When we travel as a family, we like to connect with the local culture to understand where we are and what makes- up the country and people. We connect through, food, exploration of a countryside or a city, markets and touring. With three full days in Siem Reap, Cambodia, our goal was to learn as much as possible.
We hired a guide, Thy Angkor Tour, learn more here, for our days in Cambodia, recommended by a friend. Thy, our guide was a treasure. By Western standards, the cost of a guide is quite reasonable in Cambodia per day and included an air-conditioned van. Thy was eager to tailor our experience. We explained that while we wanted to explore the splendor of Angkor Wat (and we did), we also wanted to get off the beaten path a bit. He set up an itinerary that had us going to a floating village on the Tonle Sap Lake.
Try to Visit the Less Frequented Villages
Thy arranged for us to see Mea Chhrey Floating village which, translated in English, means “The Mobile Floating Village.” Mea Chhrey is distinct from the typical four floating villages that foreigners most commonly visit. Some villages have become so overrun by tourists, that it’s become hard to get a real picture of what makes this life so unique. The day we visited, we were the only tourists in and around the village.
Thy drove about 50km outside of Siem Reap to a river bank that would lead us into the Tonle Sap Lake. As he negotiated with the driver of the boat, the kids ran around the dirt road, chasing after chickens and ducks who seemed to live wild in the area.

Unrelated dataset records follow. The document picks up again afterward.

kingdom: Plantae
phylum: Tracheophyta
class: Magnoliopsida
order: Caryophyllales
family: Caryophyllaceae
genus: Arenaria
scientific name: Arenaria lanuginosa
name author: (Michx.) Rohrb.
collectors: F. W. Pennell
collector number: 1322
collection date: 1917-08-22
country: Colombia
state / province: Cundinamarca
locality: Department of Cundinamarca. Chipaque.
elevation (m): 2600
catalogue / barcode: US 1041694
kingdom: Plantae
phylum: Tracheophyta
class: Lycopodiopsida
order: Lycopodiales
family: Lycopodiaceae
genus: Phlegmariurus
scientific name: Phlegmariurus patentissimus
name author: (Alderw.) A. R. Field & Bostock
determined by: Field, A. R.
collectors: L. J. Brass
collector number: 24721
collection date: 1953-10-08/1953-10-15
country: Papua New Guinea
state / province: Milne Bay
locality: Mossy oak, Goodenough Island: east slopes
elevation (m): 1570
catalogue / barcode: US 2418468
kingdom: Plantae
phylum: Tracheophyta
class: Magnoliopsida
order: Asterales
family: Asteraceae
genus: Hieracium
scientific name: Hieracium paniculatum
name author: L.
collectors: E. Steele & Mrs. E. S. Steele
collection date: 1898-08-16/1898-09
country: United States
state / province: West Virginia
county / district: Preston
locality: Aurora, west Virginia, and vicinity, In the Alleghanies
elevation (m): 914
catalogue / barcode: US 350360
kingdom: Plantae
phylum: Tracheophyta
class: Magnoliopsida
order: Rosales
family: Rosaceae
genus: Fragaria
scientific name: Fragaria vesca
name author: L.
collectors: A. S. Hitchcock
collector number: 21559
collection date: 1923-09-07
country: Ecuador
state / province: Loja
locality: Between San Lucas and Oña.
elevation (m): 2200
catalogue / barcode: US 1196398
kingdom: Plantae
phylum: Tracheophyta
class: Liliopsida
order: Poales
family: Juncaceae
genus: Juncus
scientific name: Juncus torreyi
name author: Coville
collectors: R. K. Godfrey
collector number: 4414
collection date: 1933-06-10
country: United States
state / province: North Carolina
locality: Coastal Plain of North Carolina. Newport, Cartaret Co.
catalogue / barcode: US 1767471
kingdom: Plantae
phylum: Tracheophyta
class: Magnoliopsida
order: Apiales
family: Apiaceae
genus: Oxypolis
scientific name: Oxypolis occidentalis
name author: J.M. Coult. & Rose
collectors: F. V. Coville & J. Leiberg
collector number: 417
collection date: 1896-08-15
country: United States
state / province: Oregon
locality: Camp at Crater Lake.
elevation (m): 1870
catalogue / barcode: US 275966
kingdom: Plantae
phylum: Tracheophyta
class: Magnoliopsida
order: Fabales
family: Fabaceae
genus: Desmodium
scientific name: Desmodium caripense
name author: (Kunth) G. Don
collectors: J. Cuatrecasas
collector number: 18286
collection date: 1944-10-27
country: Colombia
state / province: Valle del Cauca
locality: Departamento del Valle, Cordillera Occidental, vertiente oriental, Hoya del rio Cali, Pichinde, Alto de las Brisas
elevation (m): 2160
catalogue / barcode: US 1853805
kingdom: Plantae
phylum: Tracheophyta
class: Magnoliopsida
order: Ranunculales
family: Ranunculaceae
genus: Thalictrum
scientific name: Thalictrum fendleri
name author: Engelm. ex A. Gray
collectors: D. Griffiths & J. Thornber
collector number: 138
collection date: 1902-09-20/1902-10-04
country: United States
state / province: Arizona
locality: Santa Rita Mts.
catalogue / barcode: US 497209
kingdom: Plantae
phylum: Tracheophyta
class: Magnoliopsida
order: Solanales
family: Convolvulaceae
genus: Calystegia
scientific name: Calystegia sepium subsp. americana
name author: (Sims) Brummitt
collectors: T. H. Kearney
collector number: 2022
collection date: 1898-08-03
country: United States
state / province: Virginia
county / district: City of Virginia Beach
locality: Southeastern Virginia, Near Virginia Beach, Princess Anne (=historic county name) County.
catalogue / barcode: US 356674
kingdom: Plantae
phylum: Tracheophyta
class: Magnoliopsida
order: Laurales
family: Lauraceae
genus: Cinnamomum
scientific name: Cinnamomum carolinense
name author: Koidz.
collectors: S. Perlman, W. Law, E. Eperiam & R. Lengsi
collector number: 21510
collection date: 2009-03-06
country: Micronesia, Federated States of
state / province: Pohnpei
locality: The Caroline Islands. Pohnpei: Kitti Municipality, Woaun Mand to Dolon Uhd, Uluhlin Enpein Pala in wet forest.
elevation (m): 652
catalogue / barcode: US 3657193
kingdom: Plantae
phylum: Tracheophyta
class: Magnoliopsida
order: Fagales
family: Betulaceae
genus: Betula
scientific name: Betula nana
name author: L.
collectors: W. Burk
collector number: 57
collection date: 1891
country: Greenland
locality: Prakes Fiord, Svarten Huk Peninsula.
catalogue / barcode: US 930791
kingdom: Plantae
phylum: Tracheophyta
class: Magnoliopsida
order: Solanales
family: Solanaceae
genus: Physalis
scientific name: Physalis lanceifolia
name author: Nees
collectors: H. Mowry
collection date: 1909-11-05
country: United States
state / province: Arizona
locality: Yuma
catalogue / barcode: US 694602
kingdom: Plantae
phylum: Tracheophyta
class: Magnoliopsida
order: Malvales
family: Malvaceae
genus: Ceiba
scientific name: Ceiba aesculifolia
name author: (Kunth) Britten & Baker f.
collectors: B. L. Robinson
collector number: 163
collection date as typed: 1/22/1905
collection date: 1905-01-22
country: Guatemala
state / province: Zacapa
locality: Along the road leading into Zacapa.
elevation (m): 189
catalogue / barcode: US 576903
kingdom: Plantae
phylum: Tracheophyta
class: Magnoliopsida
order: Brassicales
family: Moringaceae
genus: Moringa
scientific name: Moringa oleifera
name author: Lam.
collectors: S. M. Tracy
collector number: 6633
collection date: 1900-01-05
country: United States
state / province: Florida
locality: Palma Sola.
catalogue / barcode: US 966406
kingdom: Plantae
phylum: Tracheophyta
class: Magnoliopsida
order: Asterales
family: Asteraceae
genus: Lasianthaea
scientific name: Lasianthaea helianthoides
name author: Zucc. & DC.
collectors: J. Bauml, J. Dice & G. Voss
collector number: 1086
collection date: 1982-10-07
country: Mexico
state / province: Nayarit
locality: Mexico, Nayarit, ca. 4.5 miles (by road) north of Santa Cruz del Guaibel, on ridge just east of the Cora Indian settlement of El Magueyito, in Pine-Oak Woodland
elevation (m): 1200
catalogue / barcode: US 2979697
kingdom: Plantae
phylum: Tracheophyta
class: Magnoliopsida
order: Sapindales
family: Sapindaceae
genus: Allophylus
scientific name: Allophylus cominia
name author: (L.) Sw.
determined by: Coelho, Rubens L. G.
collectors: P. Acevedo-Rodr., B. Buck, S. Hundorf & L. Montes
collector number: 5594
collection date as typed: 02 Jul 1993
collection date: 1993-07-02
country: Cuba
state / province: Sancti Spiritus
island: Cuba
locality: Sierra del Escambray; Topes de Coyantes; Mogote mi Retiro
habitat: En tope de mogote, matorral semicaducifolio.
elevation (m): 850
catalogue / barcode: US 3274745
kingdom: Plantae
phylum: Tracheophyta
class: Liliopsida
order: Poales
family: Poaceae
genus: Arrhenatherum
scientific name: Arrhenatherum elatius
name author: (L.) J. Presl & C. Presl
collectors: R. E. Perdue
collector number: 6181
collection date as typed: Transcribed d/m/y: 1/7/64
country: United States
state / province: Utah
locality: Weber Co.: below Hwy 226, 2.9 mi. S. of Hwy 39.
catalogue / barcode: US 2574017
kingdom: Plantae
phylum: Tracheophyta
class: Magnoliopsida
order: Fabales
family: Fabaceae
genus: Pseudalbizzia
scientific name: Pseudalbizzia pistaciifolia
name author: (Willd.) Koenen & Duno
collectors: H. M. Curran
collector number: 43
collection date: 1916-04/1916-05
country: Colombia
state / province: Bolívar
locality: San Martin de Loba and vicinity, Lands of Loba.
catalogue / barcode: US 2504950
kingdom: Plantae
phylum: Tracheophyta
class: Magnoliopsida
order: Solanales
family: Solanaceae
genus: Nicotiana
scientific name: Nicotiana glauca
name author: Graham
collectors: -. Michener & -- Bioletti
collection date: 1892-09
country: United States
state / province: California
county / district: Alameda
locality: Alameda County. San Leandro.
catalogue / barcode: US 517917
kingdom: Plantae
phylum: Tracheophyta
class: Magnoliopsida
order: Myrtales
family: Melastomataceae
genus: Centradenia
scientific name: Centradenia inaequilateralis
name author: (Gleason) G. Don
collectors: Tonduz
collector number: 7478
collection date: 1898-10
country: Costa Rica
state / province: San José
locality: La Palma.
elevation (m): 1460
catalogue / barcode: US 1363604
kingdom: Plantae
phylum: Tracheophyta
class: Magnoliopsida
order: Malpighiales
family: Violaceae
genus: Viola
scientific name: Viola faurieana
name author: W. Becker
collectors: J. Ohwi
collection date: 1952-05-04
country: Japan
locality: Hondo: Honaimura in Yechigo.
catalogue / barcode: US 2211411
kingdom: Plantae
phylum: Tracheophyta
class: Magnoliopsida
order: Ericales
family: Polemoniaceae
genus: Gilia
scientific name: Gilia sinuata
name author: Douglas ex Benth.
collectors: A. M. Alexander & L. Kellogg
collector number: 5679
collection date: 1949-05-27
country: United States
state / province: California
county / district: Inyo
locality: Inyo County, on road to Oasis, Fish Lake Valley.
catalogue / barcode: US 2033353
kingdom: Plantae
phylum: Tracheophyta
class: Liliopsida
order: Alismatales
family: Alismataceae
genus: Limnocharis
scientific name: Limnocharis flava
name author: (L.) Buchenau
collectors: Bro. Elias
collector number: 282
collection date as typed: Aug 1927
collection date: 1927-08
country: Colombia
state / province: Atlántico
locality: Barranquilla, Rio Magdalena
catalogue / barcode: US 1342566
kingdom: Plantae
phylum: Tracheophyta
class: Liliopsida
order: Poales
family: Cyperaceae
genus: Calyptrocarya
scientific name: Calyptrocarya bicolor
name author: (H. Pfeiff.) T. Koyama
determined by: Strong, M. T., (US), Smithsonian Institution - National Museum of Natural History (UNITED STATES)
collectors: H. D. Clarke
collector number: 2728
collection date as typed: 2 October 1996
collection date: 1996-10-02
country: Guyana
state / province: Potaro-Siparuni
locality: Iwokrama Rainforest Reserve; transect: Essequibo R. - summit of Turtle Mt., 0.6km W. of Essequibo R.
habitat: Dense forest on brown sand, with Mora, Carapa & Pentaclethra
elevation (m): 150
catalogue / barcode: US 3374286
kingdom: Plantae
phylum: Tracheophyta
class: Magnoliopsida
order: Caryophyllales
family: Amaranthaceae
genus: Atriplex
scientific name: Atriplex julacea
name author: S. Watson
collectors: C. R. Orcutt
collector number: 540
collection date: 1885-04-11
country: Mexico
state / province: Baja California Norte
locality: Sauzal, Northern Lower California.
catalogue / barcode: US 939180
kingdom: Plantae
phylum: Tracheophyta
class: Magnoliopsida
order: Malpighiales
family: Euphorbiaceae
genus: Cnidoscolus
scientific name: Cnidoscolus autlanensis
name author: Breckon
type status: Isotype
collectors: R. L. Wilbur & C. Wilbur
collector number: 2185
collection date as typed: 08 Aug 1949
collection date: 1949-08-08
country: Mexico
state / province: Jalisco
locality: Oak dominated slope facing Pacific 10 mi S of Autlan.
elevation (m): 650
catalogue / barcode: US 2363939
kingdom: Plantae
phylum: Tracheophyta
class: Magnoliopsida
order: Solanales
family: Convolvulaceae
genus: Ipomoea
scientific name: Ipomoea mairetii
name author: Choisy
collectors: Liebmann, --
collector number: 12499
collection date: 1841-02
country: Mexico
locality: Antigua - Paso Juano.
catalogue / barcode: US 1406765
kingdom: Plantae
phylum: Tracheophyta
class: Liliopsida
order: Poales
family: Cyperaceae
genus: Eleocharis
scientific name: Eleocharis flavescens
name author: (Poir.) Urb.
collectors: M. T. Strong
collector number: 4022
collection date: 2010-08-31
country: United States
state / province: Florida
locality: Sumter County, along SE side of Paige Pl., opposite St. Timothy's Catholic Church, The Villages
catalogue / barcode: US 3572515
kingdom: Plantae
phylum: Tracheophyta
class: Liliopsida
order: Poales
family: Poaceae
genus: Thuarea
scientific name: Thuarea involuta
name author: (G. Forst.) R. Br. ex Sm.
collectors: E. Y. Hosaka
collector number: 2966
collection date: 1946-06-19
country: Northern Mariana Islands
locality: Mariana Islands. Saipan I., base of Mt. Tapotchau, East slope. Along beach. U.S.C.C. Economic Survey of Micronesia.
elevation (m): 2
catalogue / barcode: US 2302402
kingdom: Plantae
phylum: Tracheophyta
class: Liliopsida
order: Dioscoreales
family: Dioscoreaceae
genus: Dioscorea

I noticed immediately, the amount of trash strewn all over the road, riverbanks, and throughout the bushes. Seeing this, I quickly recognized the lack of infrastructure and sanitation. We were heading to a village steeped in tradition yet one that is plagued in poverty.
We climbed into a wooden boat, powered by a tractor engine, and sat on the wooden bench seats. Our boat headed up-river to the Tonle Sap Lake. Floating homes of wood and tin appeared as the lake widened. We watched people working on their homes and women selling goods and produce directly from their boats. They would stop for a chat and a drink while conducting their business. Men and women alike pulling in fishing nets from their boats, most likely from the night before. Our children watched as Cambodian kids younger than they, piled on a boat and started rowing to school on their own.
Understanding Life On The Water
Our guide explained that for years the lake has been their source of income. People live off of what the lake provides, fish, frogs and eels. However, due to over-fishing, the government has cracked down and now many villagers either fish illegally or now raise crocodiles as a source of supplemental income.
He explained that most of the electricity at the homes runs off battery power and there isn’t proper sanitation. The water used for drinking and bathing is the same water where trash, human and animal waste goes. It was a sobering reality check into this style of life.
Our boat stopped at one of the floating stores. We hopped out bought remarkably cold sodas and had a closer look into how the villagers lived. We were shown the inside of one of the homes, very basic in furnishing with an old television running off battery power. Underneath the frame of the house, which is on stilts, were crocodile pens, and a cage of fowl floating on empty gas barrels. A woman floated up on her wooden canoe filled with vegetables for sale. It was good for our kids to see that not everyone gets in the car to go to the large market with mass-produced goods, and how some people rely on producing and selling their products.
Disappearing Way Of Life
We wanted our family to learn about this way of life and letting our kids see how people build communities around what supports them. In this case, it’s fishing. We hoped that they understood that this way of life is not easy and quickly disappearing.
If you chose to go visit a floating village in Cambodia, make sure to do your homework and that the proceeds of your visit are going to help sustain the village rather than the travel provider. Fishing created these villages. Unfortunately, they may now be losing their livelihood due to increased consumption and over-fishing. Travel has given our kids first-hand insight into the complexities of evolving economies.